> [About this exercise]
Please swap "Saturday" for "Sunday" in the lines below and leave everything else unchanged.

══ Data listing

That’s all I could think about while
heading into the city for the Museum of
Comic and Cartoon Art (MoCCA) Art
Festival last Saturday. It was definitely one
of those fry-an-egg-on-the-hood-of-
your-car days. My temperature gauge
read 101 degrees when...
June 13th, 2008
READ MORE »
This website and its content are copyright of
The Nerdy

════

> [Exercise answer]
That’s all I could think about while
heading into the city for the Museum of
Comic and Cartoon Art (MoCCA) Art
Festival last Sunday. It was definitely one
of those fry-an-egg-on-the-hood-of-
your-car days. My temperature gauge
read 101 degrees when...
June 13th, 2008
READ MORE »
This website and its content are copyright of
The Nerdy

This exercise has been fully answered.